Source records
────────

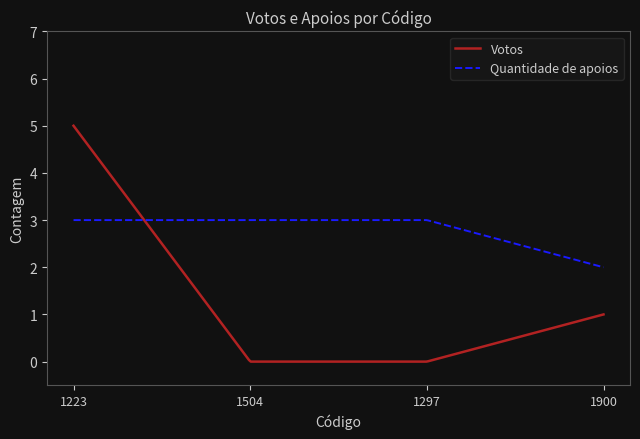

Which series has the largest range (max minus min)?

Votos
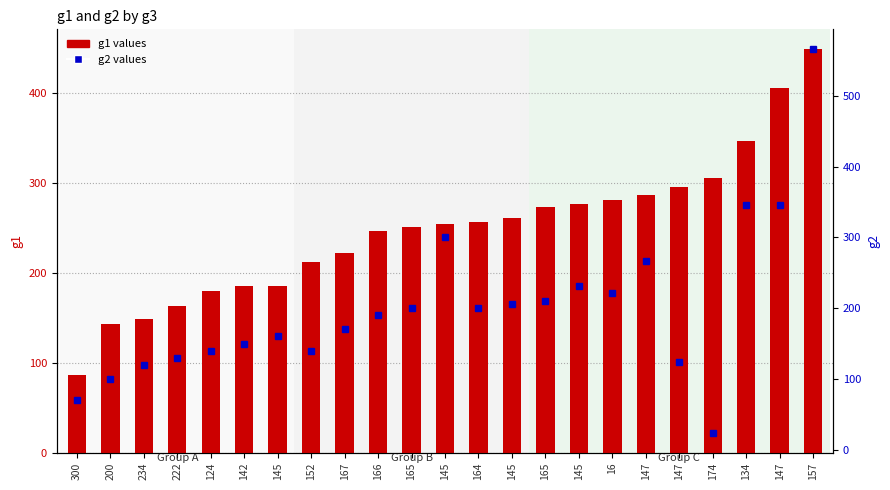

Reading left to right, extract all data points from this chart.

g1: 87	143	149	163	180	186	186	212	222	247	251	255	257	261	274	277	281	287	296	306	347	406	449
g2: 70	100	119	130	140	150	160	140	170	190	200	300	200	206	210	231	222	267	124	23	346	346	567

────────

Aim of the exercise - Rewrite the entries from the line with "Reading left to" up to and including the final line of the entries, replacing "extract" with "list" and keeping everything else the same.

Task solution -
Reading left to right, list all data points from this chart.

g1: 87	143	149	163	180	186	186	212	222	247	251	255	257	261	274	277	281	287	296	306	347	406	449
g2: 70	100	119	130	140	150	160	140	170	190	200	300	200	206	210	231	222	267	124	23	346	346	567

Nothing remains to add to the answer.